§ **WHAT IS BEING ASKED**
Every record that follows should be written out word for word; the pictures stay out.

-------- THE INPUT

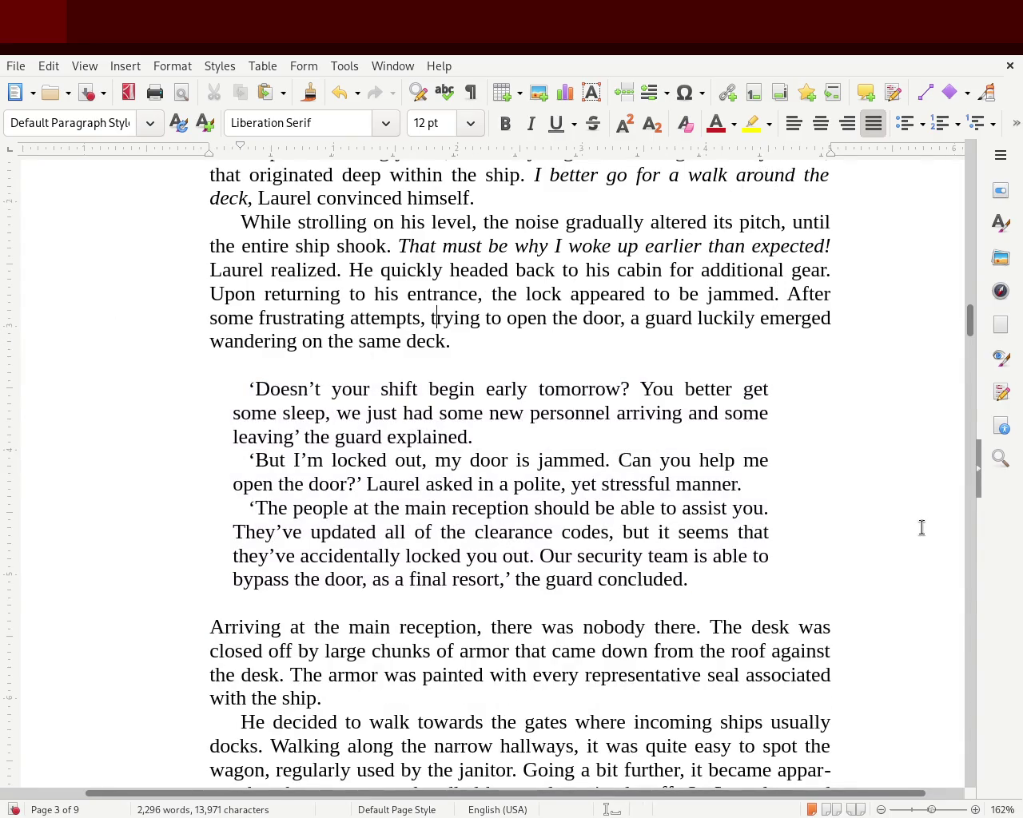
mouse_move(972, 326)
left_mouse_down()
mouse_move(970, 292)
mouse_move(970, 327)
left_mouse_up()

----------------

§ **RESPONSE BOX**
mouse_move(972, 326)
left_mouse_down()
mouse_move(970, 292)
mouse_move(970, 327)
left_mouse_up()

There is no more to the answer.